Takeaway: This poem clearly has resonances for both Stan and Don and the rest of the dirty dogs working at SCDP. Romanticizing lost loves is an affliction we all suffer from in one way or another. But in the most recent episode, this compulsion to relive (and rewrite) the past has debilitated Don and endangered his family and professional life. It’s no accident Poe’s work continues to strike terror in the hearts of readers.

Literary Cameo: My Heart Leaps Up by William Wordsworth
In episode 8, the creative team continues to try to crack the code to the Chevy campaign with a half-baked idea about the nostalgia associated with a father giving his son his first car. Peggy then chimes in with an offhanded aside adding that “the child is the father of the son.” This line was cribbed from the above Wordsworth poem, about how our memories of childhood fill the well we tap throughout our lives to be reminded of who we should aim to be.

Takeaway: In an episode overstocked with flashbacks  to Don’s abusive childhood, this poem offers a kind of solace in its message that there are gifts to be found in an unhappy childhood if we submit to heeding the lessons embedded in our own pain.

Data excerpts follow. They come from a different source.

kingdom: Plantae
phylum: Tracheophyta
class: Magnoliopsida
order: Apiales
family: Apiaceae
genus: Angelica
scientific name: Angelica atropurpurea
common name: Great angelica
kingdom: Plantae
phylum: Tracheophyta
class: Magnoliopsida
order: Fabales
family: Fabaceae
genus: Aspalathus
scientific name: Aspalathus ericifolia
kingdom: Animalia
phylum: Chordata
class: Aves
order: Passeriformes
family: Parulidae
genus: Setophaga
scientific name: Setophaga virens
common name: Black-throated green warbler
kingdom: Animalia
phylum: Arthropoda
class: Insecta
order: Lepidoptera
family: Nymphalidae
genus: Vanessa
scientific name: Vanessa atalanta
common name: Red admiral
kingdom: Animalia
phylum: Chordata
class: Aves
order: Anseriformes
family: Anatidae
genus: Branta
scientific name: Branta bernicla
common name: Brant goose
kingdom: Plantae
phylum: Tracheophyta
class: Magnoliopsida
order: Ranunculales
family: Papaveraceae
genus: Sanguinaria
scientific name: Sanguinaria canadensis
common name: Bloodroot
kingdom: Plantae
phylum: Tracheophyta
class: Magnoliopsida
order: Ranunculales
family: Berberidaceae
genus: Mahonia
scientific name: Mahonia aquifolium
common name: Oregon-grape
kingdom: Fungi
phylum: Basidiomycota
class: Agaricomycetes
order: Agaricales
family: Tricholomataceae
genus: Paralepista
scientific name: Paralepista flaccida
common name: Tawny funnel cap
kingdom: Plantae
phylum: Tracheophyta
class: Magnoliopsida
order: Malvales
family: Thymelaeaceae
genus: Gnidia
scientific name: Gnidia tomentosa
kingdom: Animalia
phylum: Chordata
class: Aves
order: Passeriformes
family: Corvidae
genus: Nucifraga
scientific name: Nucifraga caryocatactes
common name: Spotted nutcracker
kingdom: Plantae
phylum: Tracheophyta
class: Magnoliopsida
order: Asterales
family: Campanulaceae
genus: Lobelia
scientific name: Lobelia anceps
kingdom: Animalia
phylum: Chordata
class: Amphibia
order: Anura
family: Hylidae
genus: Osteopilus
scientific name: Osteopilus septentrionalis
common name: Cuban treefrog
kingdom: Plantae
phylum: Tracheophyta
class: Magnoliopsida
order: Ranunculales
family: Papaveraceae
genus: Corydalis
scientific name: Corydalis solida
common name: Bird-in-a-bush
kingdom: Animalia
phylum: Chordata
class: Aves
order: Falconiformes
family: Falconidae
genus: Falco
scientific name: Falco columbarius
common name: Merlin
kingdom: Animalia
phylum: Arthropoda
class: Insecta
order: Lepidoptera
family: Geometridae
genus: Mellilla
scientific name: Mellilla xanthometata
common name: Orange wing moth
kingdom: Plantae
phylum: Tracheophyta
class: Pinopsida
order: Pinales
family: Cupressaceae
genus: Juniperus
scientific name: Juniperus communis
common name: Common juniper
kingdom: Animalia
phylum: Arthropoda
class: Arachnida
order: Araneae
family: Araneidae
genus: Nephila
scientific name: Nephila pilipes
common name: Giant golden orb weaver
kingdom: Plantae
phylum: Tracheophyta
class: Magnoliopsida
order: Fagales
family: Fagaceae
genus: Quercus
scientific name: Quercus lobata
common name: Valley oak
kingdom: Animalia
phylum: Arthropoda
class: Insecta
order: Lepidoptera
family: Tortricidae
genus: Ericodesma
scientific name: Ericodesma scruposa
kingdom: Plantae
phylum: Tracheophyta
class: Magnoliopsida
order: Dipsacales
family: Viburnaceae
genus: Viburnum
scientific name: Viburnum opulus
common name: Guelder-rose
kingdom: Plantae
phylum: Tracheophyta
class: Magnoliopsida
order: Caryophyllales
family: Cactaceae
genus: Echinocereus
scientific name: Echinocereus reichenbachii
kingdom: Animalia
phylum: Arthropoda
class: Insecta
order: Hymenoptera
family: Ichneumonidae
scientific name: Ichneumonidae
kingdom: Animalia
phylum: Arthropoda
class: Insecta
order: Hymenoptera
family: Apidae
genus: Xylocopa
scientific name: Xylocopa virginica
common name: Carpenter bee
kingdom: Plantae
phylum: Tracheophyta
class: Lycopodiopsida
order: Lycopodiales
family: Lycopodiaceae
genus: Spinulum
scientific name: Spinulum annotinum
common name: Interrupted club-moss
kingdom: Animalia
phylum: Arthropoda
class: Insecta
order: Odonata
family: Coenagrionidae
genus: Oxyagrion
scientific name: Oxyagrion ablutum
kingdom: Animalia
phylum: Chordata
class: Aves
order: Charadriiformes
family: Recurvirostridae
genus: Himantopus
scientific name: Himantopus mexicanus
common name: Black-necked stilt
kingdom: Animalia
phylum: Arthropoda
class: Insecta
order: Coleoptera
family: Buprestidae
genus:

Literary Cameo: Rosemary’s Baby by Ira Levin
Levin’s terrifying novel about a pregnant woman who is convinced the satanic cabal living in her building has targeted her baby is ominously introduced in a scene in which Sally Draper has been left alone to tend to her younger brothers. Placing this literary creep-fest in the hands of a child home alone signals that some of our fears actually turn out to be worse than we’d imagined.

Takeaway: Both Don and Sally are more vulnerable than either acknowledges. And it also points to the fact that Don may feel like he’s become the grown-up version of satan’s spawn.